Ficha técnica

Título: Cómo ser grosero e influir en los demás | Autor: Leonard Alfred Schneider   | Traducción:  Laura Salas Rodríguez  | Editorial: Malpaso | Formato: Tapa dura  | Medidas: 14 X 21 cm | Páginas: 208 | ISBN:  9788415996927 | Precio: 19,90 euros

Cómo ser grosero e influir en los demás

MALPASO

Este libro es un monumento a la rabia y la risa. Instigado por Hugh Hefner (que iría publicando cada entrega en la revista Playboy), Lenny Bruce escribió su autobiografía entre 1963 y 1965, cuando un sonoro juicio por obscenidad y la implacable persecución de los virtuosos ya lo habían convertido en el paria más célebre de Estados Unidos. Fue su último cartucho para ajustar cuentas con los guardianes del orden que lo había acosado desde los inicios de su carrera.
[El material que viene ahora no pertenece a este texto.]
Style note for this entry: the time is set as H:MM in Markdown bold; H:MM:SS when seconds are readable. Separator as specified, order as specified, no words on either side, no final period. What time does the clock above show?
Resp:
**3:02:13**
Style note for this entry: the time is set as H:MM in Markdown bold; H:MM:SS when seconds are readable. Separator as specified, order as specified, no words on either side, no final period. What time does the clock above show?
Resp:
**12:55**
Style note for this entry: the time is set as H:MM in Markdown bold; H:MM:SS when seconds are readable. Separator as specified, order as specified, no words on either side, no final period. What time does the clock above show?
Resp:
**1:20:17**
Empezó en sórdidos locales de estriptis y tugurios malolientes, pasó por escenarios míticos como el Fillmore de San Francisco e incluso llegó a pisar el cielo en el Carnegie Hall neoyorquino, pero sus demonios lo arrojaban siempre a los infiernos y sus sátiras a los banquillos. La morfina se lo llevó al otro mundo mientras una apelación era sometida al escrutinio del tribunal correspondiente. Fue indultado a título póstumo en el año 2003.  
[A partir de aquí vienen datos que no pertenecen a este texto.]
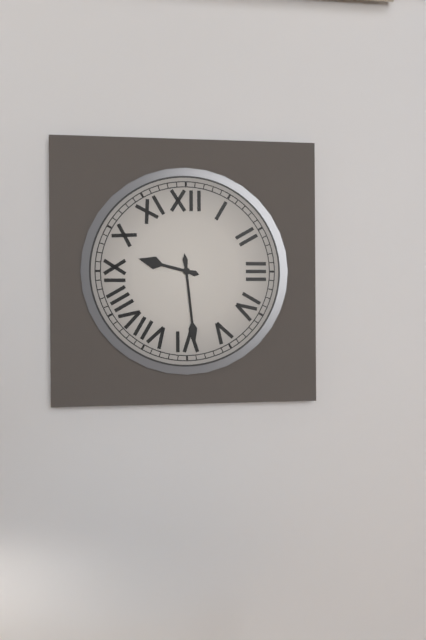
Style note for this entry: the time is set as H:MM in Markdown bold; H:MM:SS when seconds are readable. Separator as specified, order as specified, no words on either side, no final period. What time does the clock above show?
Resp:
**9:29**
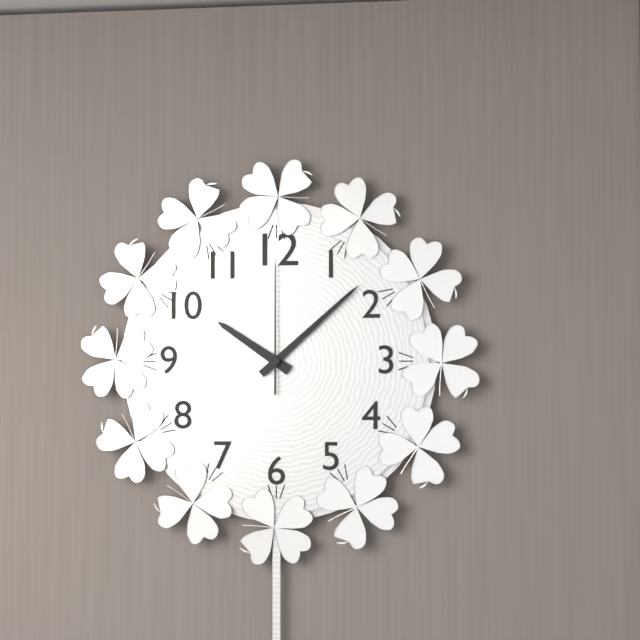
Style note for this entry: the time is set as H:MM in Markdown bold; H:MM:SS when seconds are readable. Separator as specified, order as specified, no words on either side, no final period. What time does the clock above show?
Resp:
**10:08:00**
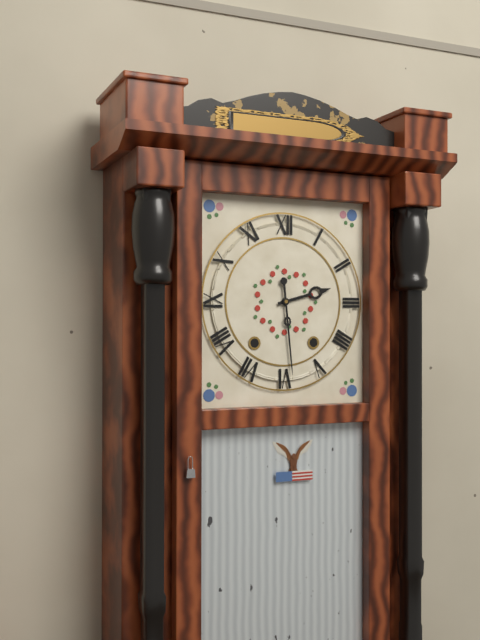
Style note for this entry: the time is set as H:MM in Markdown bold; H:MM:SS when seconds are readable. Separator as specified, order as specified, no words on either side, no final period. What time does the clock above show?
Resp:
**2:29**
«Recorrimos en taxi una milla y media. Me pareció que la experiencia había durado un par de meses.»Bob Dylan

«Aprendí la verdad con Lenny Bruce.» Paul Simon

«San Lenny […] murió por nuestros pecados. Cuando el péndulo oscila lentamente hacia las posiciones conservadoras que en su día lo sublevaron, ha llegado la hora de leerlo.» Eric Bogosian  

Capítulo uno

     «Los filipinos se corren enseguida; los hombres de color están anormalmente dotados (tienen el nabo como el brazo de un bebé con una manzana en el puño); las señoras de pelo corto son lesbianas; si quieres conservar a tu hombre, úntate el chocho de alumbre.»

     Éstos eran algunos de los extractos de folclore erótico que la señora Janesky, una viuda de mediana edad que vivía al otro lado de la calle, le enumeraba cada día a mi madre, pese a que el cartero le entregaba cada mes cantidad de libros -Una vida sexual sana; Ovidio, el Dios del amor; Cómo hacer más compatible a su cónyuge- en sobres marrones con la etiqueta «Personal».

     Empezaba con pedantería, usando terminología médica y académica, pero a los diez minutos ya había pasado de lleno a la salsa picante. Sentado bajo el fregadero, yo las oía conversar mientras rascaba con aire soñador el resquebrajado linóleo y miraba el «asunto privado» de mi tía Mema, flanqueado por su compañera de fatigas, la fiel «solución limpiadora» que le abriría el camino al Lysol, el Zonite, el Massengill y a otros «geles íntimos».

     A esa tierna edad yo no sabía nada de duchas vaginales. La única diferencia entre hombres y mujeres era que a las mujeres ni les gustaba silbar ni las pistolas de aire comprimido y siempre tenían dolor de cabeza, y que a los hombres no les gustaban las mujeres, al menos las mujeres con las que estaban casados.

     El «asunto privado» de mi tía Mema, el bidé portátil, era una pera ancha y roja con una boquilla larga y negra. Nunca pude imaginarme para qué diablos servía. Pensaba que tal vez era un enema para gente que vivía en edificios con un portero que no dejaba clavar clavos para colgar cosas; me preguntaba si sería la bocina que apretaba Harpo Marx para puntuar sus frases silenciosas. Lo único que sabía era que ni soñando podía usarlo como pistola de agua y que no era asunto, mío para qué servía.

     Cuando tienes ocho años, nada es asunto tuyo.